Being the second French region in terms of economic and geographic size, Rhône-Alpes is also the second region in terms of population. It hosts approximately 10% of the French population (2014) and concentrates about 10.1% of the total employment between 2009 and 2013. The regional unemployment rate is lower than the national one (8.7% versus. 10.3% in 2014), however it has been increasing since 2010 of 0,60 points, which is slightly lower than the +1.8% on average, which is slightly more than the national trend with 1.0% over the same period (Eurostat, 2014).
The service sector employs 72.3% of the labour force (2014), compared to an average of 74% at the national level. The service sector contributes to more than 50% of the regional gross value-added. The industrial sector also remains important (including construction) - it concentrates 24.6% of the regional employment, compared to 23% at national level (Corse excepted, Eurostat, 2014). Rhône-Alpes is the first French region for energy production as a whole, and has the leadership in particular for nuclear and renewable energies (INSEE). The agricultural sector accounts for 2.7% of the regional employment in 2013, which is slightly lower than the rate for France (3.69% for the antional average, Corse excepted).
The strengths of the region, as listed in the RIS-3, are: a highly industrialised region, ranking, regional competences on Key Enabling Technologies (KET’s), good figures for the creation of innovative enterprises, a good export dynamique with 1 out of 3 jobs related to international exchanges and exports, several mechanisms to fund innovation, a pioneering region for the organisation by economic sector through clusters, an important share of employment in advanced manufacturies.
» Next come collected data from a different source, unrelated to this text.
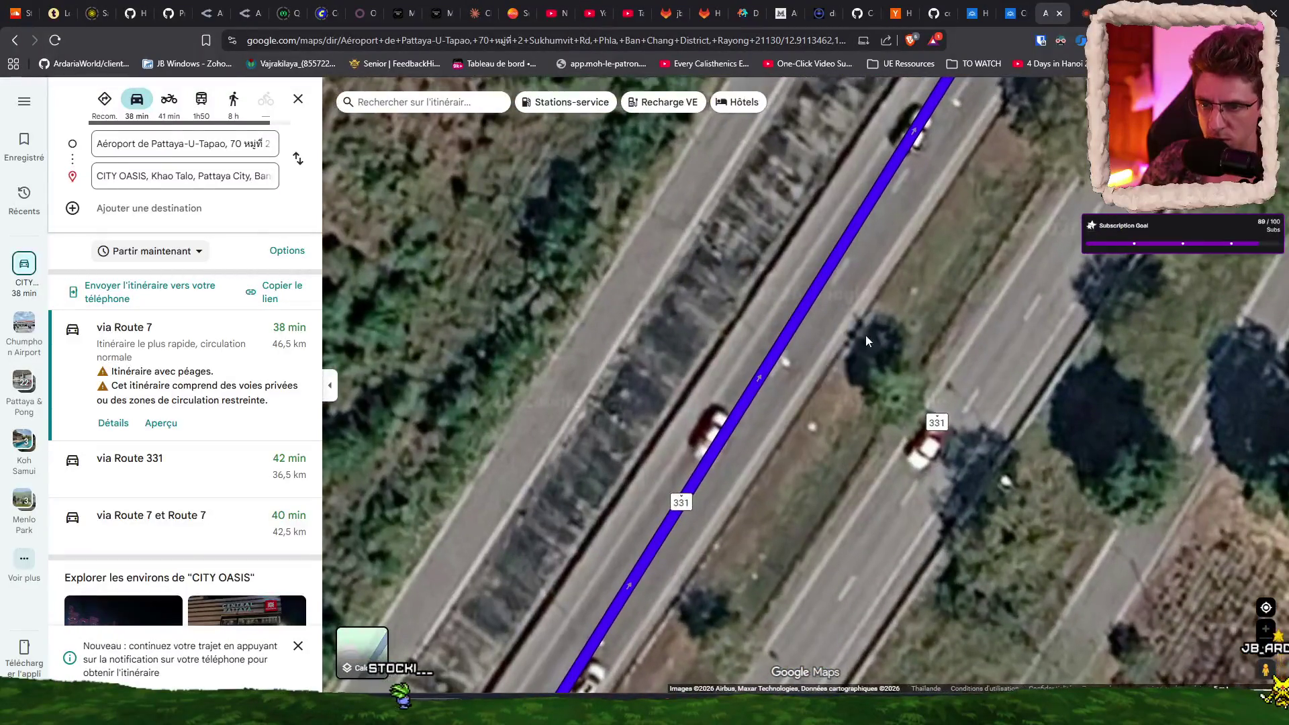
scroll(865, 336, down, 8)
scroll(811, 435, down, 5)
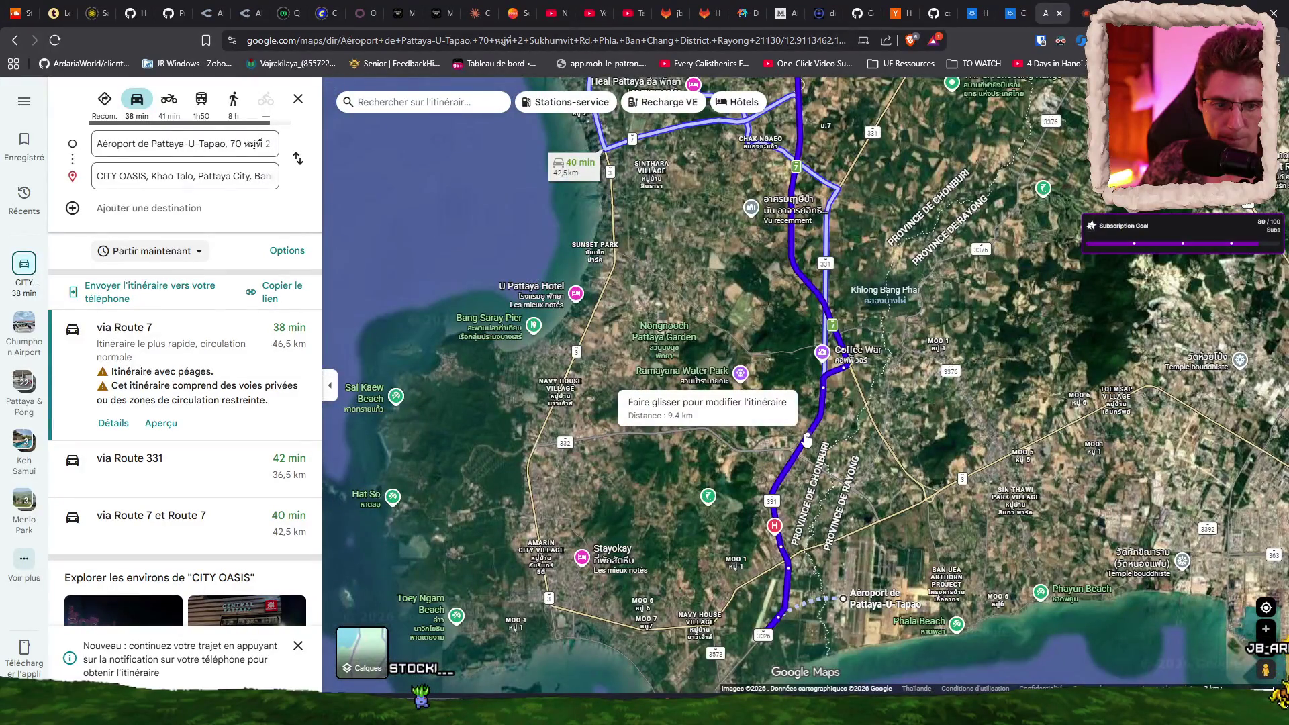
scroll(806, 440, down, 5)
click(299, 100)
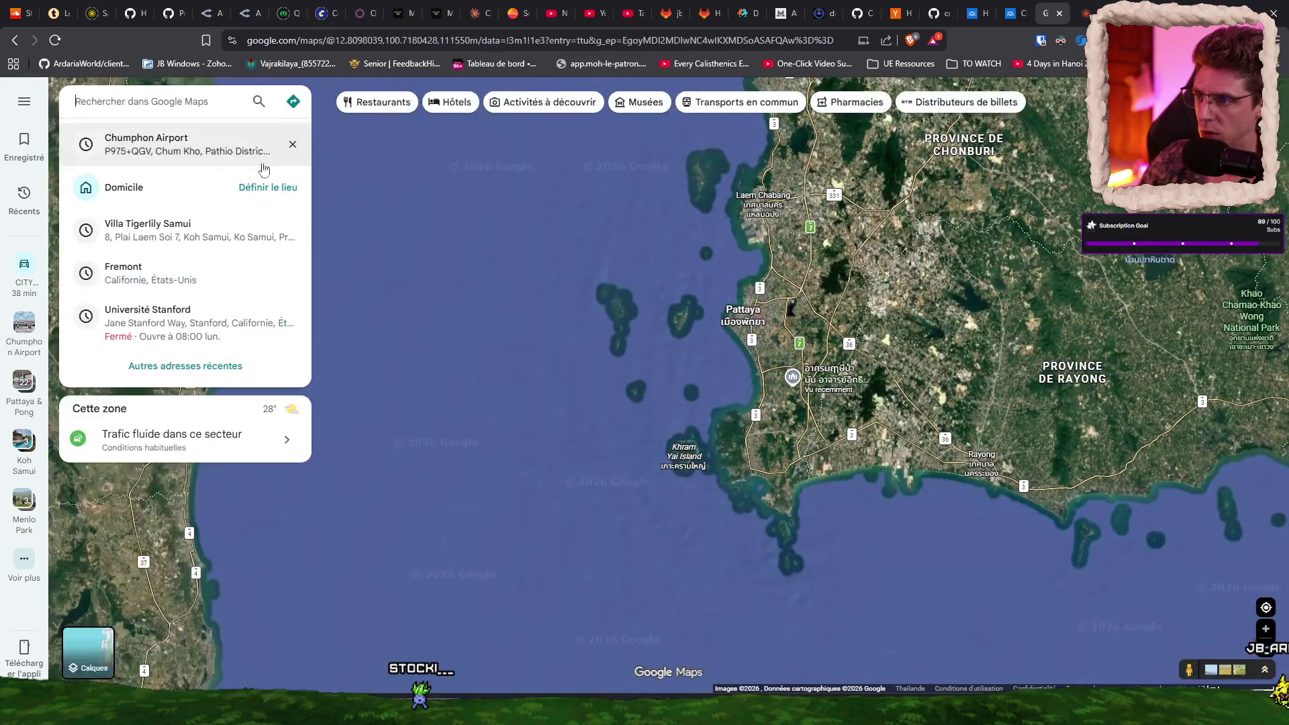
Step: Zoom into Pattaya and start directions from North Pattaya Bus Terminal
scroll(757, 484, up, 5)
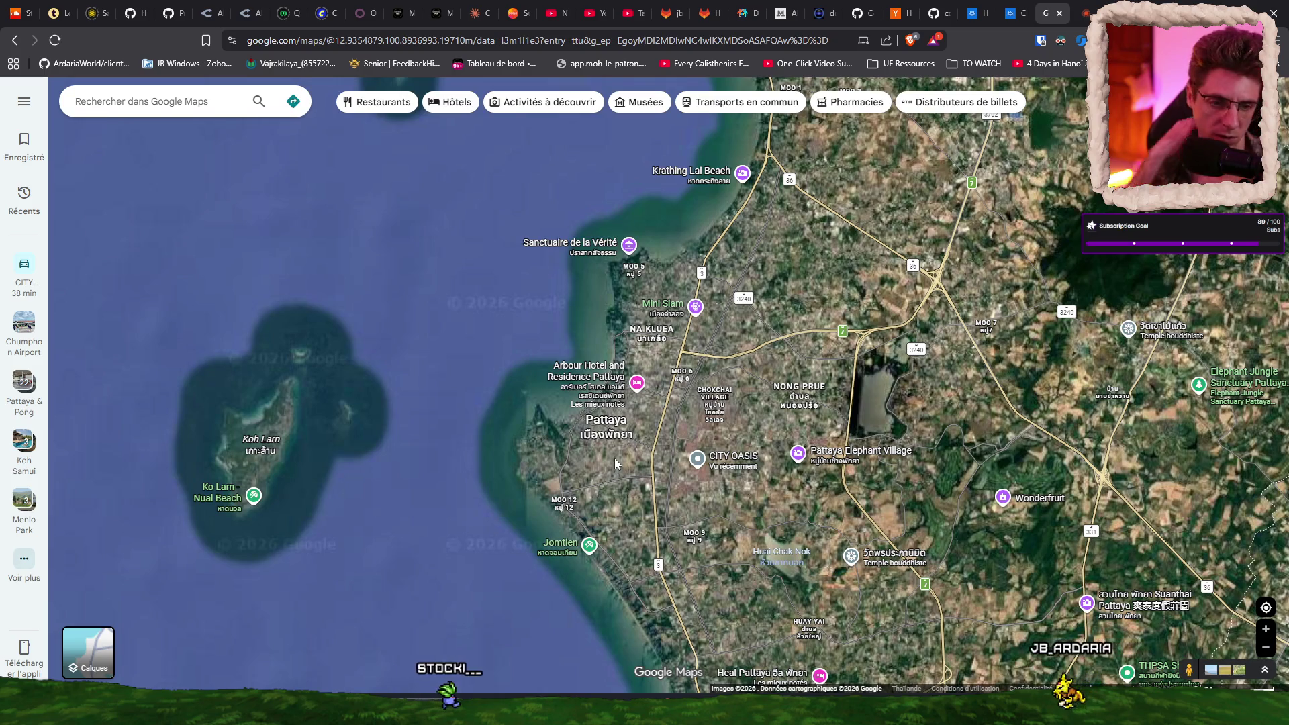
scroll(681, 403, up, 5)
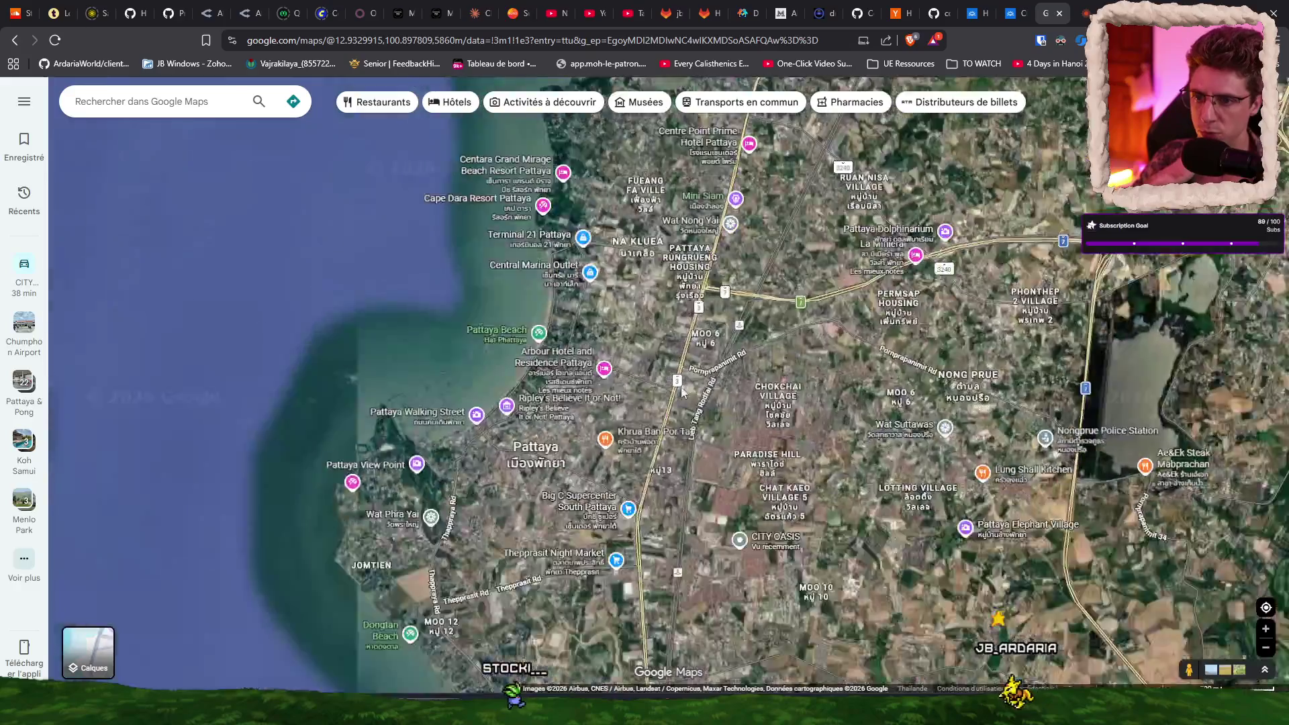
scroll(703, 308, up, 3)
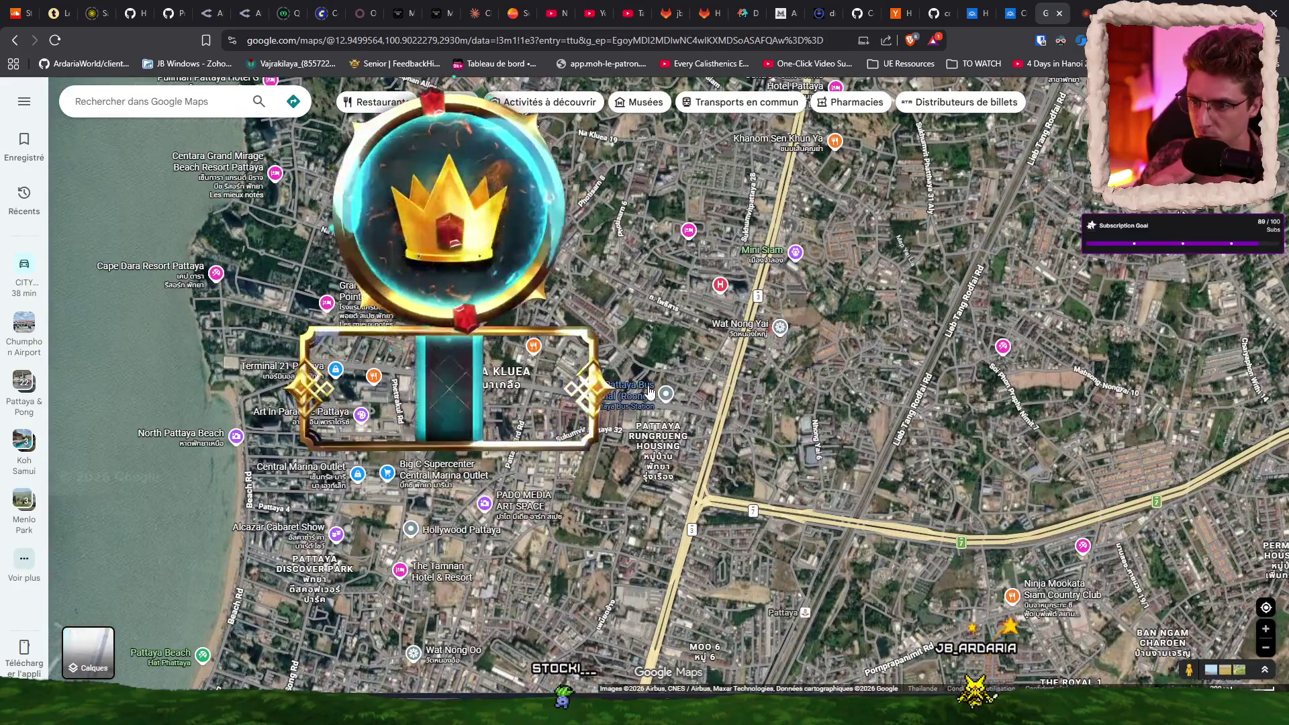
right_click(641, 392)
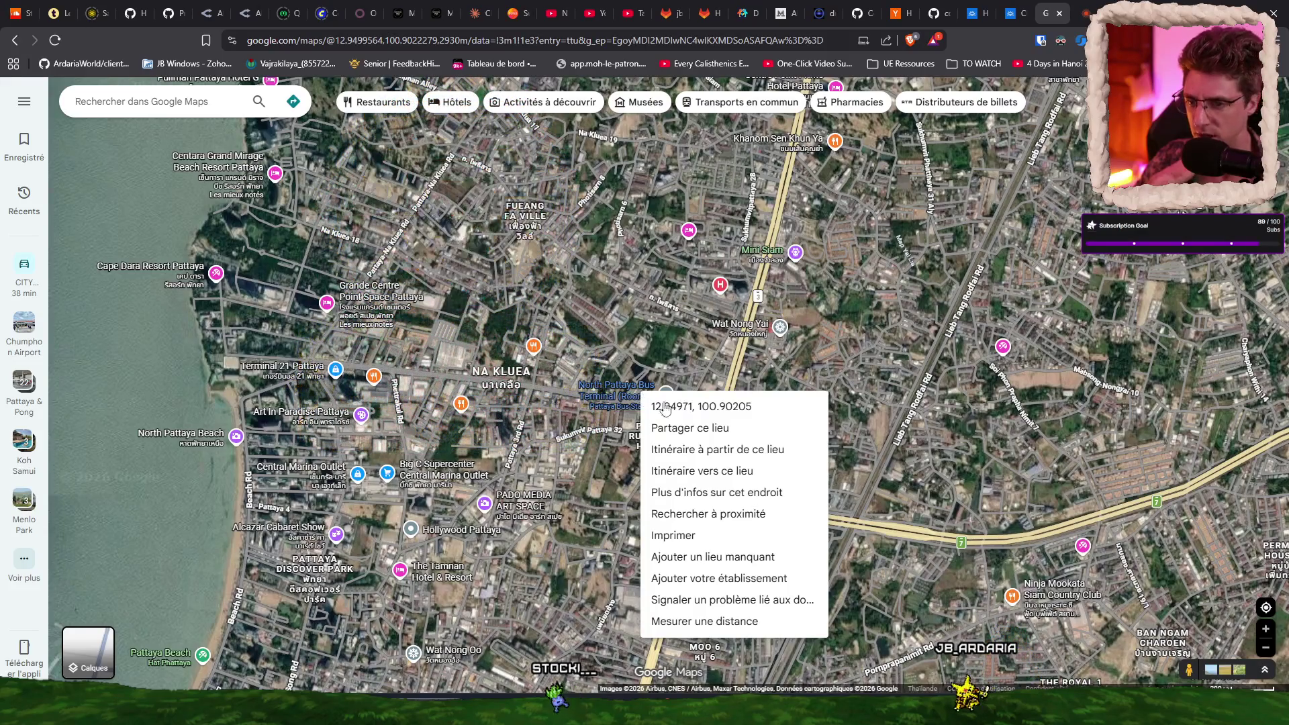
click(735, 449)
The weaknesses, however, are: too few medium-sized enterprises, low private R&D expenditures GDP (1.7% of GDP), low patent applications compared to academic potential and value creation, too few spin-off companies coming from public research, R&D projects not sufficiently market-oriented, low participation to European framework programs compared to the region Ile de France or Provence-Alpes-Côte d’Azur, limited exchanges with international regions with high-growth potential (BRICS).